Ever since consoles started coming with hard drives, a BIOS, and everything else that basically makes it a miniature PC they were providing people a cheap alternative to buying a PC. Putting a free operating system on the device and getting drivers to interface with everything inside the box is a very popular goal. What amazes me is that Sony, like other technical companies, believes they can stop people from doing this. Those breaking down the barriers think they should be able to do this while still being able to log into the PSN and play games online. And here I thought greed was bad?
And yes, I know, Sony is evil for trying to stop you. Now let's all turn a blind eye to Apple for constantly patching their mobile devices to stop the jailbreaking.
Do not get me wrong here - I do not take Sony's side on this. I am firmly on the sideline of this mess being entertained. Their trying to lock down their system after the security hole was discovered is expected. How they plan on keeping off PSN when their main key is now out in the wild will be fun for all to see. What boggles my mind is what they think the end game is with their legal actions. Without turning this piece into a diatribe on the legal system or our counter-suit culture, I need to make the point that suing people for hacking a system that they own is nothing more than insane. Maybe they have something with distributing the code. I shall leave that quibble for the professionals. What I want to know is how far will they go? What do they wish to accomplish now that the cat is out of the bag?
Think about how far back console hacking goes. Everyone's favorite failed console, the Dreamcast, suffered from heavy piracy. The PlayStation 2 had a hard drive opened the back door nice and wide for the piracy truck to drive on through. Pretty much every console since has had an issue since. Nintendo even tried to stem the tide with their Gamecube and the smaller discs. We all saw how well that went.
Once consoles started having more standard operating systems, BIOS', expansion slots, and anything else that slowly turned them into a PC the game was basically over. It is also true that the Internet has been a boon to those who wish to manipulate the boards of their consoles to do their bidding. Yeah, okay, the Internet makes pirating easier. I cracked the case wide open for you.
You know - like a hacker.
Nintendo, Sony, and Microsoft all have an interesting time ahead of them. They all will do anything they can to keep people from taking over their consoles. They want to keep hackers out. The thing these executives miss is that just like music, movies, books, or any other form of digital media is going to have a piracy issue - big or small. Figuring out where the appropriate place to draw the line still appears to be a mystery. Burning wads of cash, man hours, and calories trying to take the hard line of keeping everybody out and suing those that figure out how to break in appears to be the current modus operandi.

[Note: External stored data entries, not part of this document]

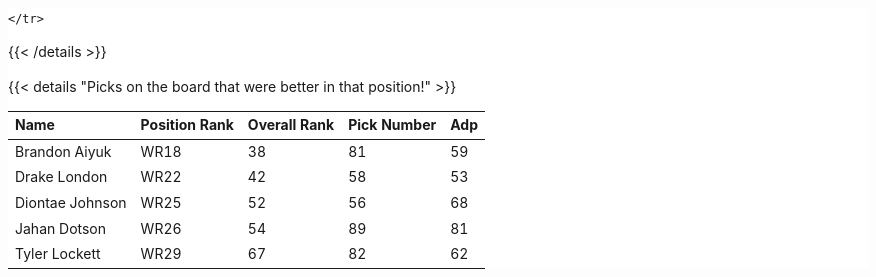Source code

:     </tr>
  </tbody>
</table>

{{< /details >}}

{{< details "Picks on the board that were better in that position!" >}}

<table  class="dataframe">
  <thead>
    <tr style="text-align: left;">
      <th>Name</th>
      <th>Position Rank</th>
      <th>Overall Rank</th>
      <th>Pick Number</th>
      <th>Adp</th>
    </tr>
  </thead>
  <tbody>
    <tr>
      <td>Brandon Aiyuk</td>
      <td>WR18</td>
      <td>38</td>
      <td>81</td>
      <td>59</td>
    </tr>
    <tr>
      <td>Drake London</td>
      <td>WR22</td>
      <td>42</td>
      <td>58</td>
      <td>53</td>
    </tr>
    <tr>
      <td>Diontae Johnson</td>
      <td>WR25</td>
      <td>52</td>
      <td>56</td>
      <td>68</td>
    </tr>
    <tr>
      <td>Jahan Dotson</td>
      <td>WR26</td>
      <td>54</td>
      <td>89</td>
      <td>81</td>
    </tr>
    <tr>
      <td>Tyler Lockett</td>
      <td>WR29</td>
      <td>67</td>
      <td>82</td>
      <td>62</td>
    </tr>
  </tbody>
</table>
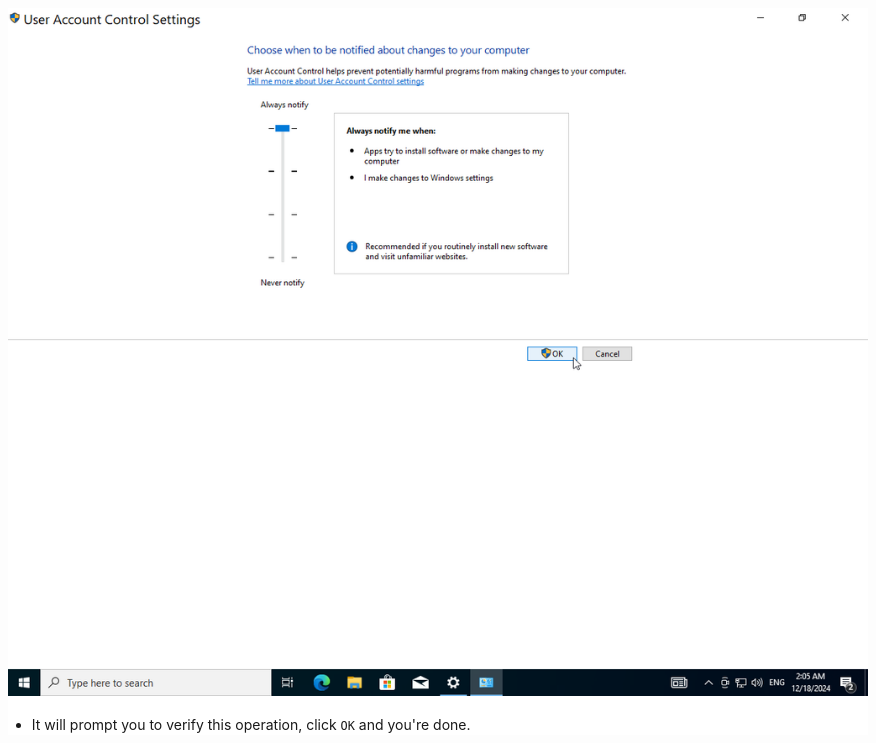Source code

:   ![](imgs/2024-12-18-02-06-03.png)
- It will prompt you to verify this operation, click `OK` and you're done.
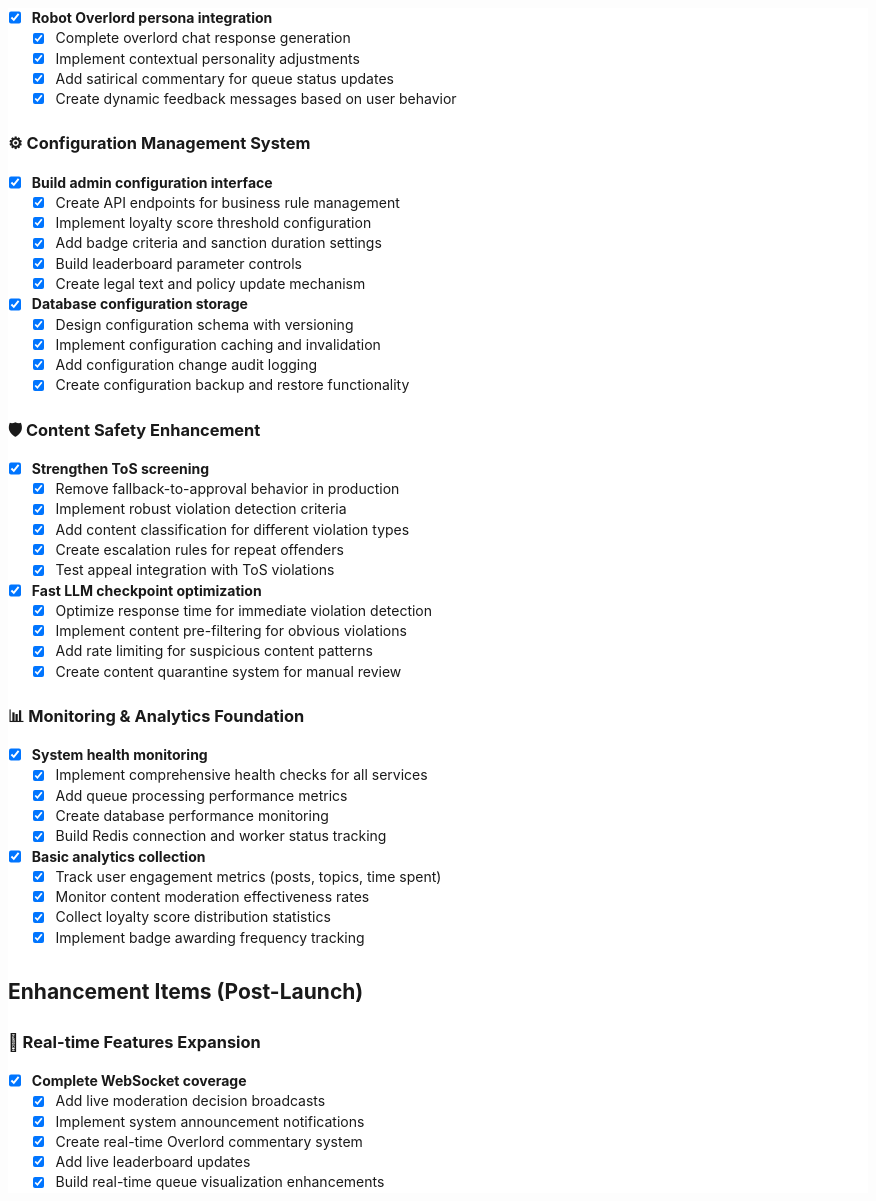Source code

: - [x] **Robot Overlord persona integration**
  - [x] Complete overlord chat response generation
  - [x] Implement contextual personality adjustments
  - [x] Add satirical commentary for queue status updates
  - [x] Create dynamic feedback messages based on user behavior

### ⚙️ Configuration Management System
- [x] **Build admin configuration interface**
  - [x] Create API endpoints for business rule management
  - [x] Implement loyalty score threshold configuration
  - [x] Add badge criteria and sanction duration settings
  - [x] Build leaderboard parameter controls
  - [x] Create legal text and policy update mechanism

- [x] **Database configuration storage**
  - [x] Design configuration schema with versioning
  - [x] Implement configuration caching and invalidation
  - [x] Add configuration change audit logging
  - [x] Create configuration backup and restore functionality

### 🛡️ Content Safety Enhancement
- [x] **Strengthen ToS screening**
  - [x] Remove fallback-to-approval behavior in production
  - [x] Implement robust violation detection criteria
  - [x] Add content classification for different violation types
  - [x] Create escalation rules for repeat offenders
  - [x] Test appeal integration with ToS violations

- [x] **Fast LLM checkpoint optimization**
  - [x] Optimize response time for immediate violation detection
  - [x] Implement content pre-filtering for obvious violations
  - [x] Add rate limiting for suspicious content patterns
  - [x] Create content quarantine system for manual review

### 📊 Monitoring & Analytics Foundation
- [x] **System health monitoring**
  - [x] Implement comprehensive health checks for all services
  - [x] Add queue processing performance metrics
  - [x] Create database performance monitoring
  - [x] Build Redis connection and worker status tracking

- [x] **Basic analytics collection**
  - [x] Track user engagement metrics (posts, topics, time spent)
  - [x] Monitor content moderation effectiveness rates
  - [x] Collect loyalty score distribution statistics
  - [x] Implement badge awarding frequency tracking

## Enhancement Items (Post-Launch)

### 🔄 Real-time Features Expansion
- [x] **Complete WebSocket coverage**
  - [x] Add live moderation decision broadcasts
  - [x] Implement system announcement notifications
  - [x] Create real-time Overlord commentary system
  - [x] Add live leaderboard updates
  - [x] Build real-time queue visualization enhancements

How about this as a start - we'll do whatever we want with these systems (we bought them) and we'll forfeit the right to have access to your online network and marketplace. The network is your service. The hardware is ours. Having one's cake and eating it too - both sides are guilty. Once we admit this fact to ourselves I believe there will be a lot less angst floating around and we can get back to our original contract - they'll make the games and we'll play them.